Wired Magazine – 16.10 – October 2008

October 22, 2008



Wired Magazine is so content-rich that I often save it for plane flights, brainstorming mornings or train travel. It’s regularly so brilliant that I don’t trust myself to use it as my before-bed reading as I’m likely to read something and then have crazy Einstein dreams all night long.

Coincidentally, the October issue features the 2008 Smart List as its lead feature. This piece starts out by explaining that the magazine has spoken with 15 smart people who have “big ideas about how to fix the things that need fixing” for the next president – whoever that might be.

From telling the next president that he shouldn’t pay much attention to India and instead focus on places like Mexico, Canada, Egypt, Colombia and Uzbekistan, to the dictum that Washington DC has to become aware of how to use the Web and finally enter the 21st century, this is mind-wrenching stuff.

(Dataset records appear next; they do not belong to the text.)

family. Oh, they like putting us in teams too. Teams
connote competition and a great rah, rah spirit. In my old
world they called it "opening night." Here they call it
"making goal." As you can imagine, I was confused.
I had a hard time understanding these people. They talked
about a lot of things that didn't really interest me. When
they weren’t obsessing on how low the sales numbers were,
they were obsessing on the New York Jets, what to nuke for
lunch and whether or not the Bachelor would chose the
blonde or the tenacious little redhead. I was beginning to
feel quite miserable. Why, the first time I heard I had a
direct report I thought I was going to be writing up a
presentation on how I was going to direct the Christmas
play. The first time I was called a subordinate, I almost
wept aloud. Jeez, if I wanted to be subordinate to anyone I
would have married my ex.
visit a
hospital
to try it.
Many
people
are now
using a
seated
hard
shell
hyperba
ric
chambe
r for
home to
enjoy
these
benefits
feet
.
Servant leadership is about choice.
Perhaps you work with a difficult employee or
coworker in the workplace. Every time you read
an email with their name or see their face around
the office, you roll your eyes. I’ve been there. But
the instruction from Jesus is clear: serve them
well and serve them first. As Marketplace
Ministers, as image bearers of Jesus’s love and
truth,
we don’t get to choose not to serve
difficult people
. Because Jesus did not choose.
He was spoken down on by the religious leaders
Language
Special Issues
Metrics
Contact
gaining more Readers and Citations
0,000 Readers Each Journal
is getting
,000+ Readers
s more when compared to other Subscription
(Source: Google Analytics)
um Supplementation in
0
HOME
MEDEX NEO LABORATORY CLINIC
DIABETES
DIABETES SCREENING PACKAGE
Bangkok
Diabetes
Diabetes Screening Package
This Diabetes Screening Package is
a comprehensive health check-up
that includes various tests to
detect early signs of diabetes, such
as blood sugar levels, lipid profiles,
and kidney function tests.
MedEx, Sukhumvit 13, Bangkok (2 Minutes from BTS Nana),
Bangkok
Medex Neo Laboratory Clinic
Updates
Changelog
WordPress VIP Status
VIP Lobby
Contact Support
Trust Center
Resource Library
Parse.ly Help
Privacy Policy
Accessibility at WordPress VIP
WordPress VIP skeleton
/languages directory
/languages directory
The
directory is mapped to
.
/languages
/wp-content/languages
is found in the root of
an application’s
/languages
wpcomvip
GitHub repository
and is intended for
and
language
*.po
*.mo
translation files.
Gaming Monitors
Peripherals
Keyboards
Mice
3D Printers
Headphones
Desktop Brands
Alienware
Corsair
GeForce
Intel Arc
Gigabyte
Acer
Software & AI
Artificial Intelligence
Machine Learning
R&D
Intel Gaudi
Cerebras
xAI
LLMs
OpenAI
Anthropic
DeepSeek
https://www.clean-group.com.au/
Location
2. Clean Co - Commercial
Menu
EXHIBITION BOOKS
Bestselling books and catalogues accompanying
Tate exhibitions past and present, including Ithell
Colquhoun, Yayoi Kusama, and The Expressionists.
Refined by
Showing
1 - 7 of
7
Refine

Looking for a lighter piece? Wired always has fun stuff like the interview with John Hodgman on page 108. Writer Adam Rogers does a great job in letting Hodgman explain how he’s an expert on everything and how his next book – More Information Than You Require – proves that assertion.

Other highlights in this issue include the one-page piece telling you exactly what’s inside Orbit Gum. Don’t be surprised, it includes formaldehyde. Tasty.

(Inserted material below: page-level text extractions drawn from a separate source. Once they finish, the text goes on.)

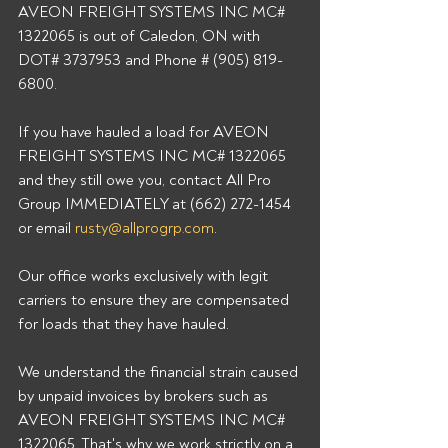
AVEON FREIGHT SYSTEMS INC MC# 
1322065 is out of Caledon, ON with 
DOT# 3737953 and Phone # (905) 819-
6800.
If you have hauled a load for AVEON 
FREIGHT SYSTEMS INC MC# 1322065 
and they still owe you, contact All Pro 
Group IMMEDIATELY at (662) 272-1454 
or email 
rusty@allprogrp.com
. 
Our office works exclusively with legit 
carriers to ensure they are compensated 
for loads that they have hauled. 
We understand the financial strain caused 
by unpaid invoices by brokers such as 
AVEON FREIGHT SYSTEMS INC MC# 
1322065. That's why we work strictly on a 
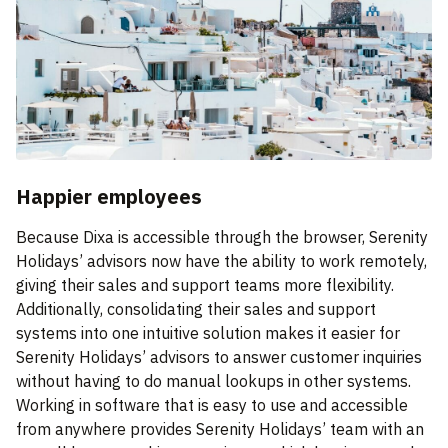
Happier employees
Because Dixa is accessible through the browser, Serenity
Holidays’ advisors now have the ability to work remotely,
giving their sales and support teams more flexibility.
Additionally, consolidating their sales and support
systems into one intuitive solution makes it easier for
Serenity Holidays’ advisors to answer customer inquiries
without having to do manual lookups in other systems.
Working in software that is easy to use and accessible
from anywhere provides Serenity Holidays’ team with an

And be sure to flip over to page 68 for the product test of three cell phones that purport to be iPhone wannabes.

Near the back of this issue is the profile of Weird Al Yankovic by Brian Raftery. The author spends enough time with Yankovic to detail the artist’s decades in the business from his first music video 25 years ago to his recent 47-stop tour. You’ll learn a lot about the musician’s motivation and creative process in this nicely paced article.

And lastly, there’s a true science feature that talks about how some scientists are trying to put a barcode on everything on Earth. Maybe not ON each tree, animal, and curtain. But they’re showing it’s possible to code things so perfectly that identification becomes easy as reading a number.

The quote on a photo of moths says, “Barcodes work for cans of soup. Why not bugs?”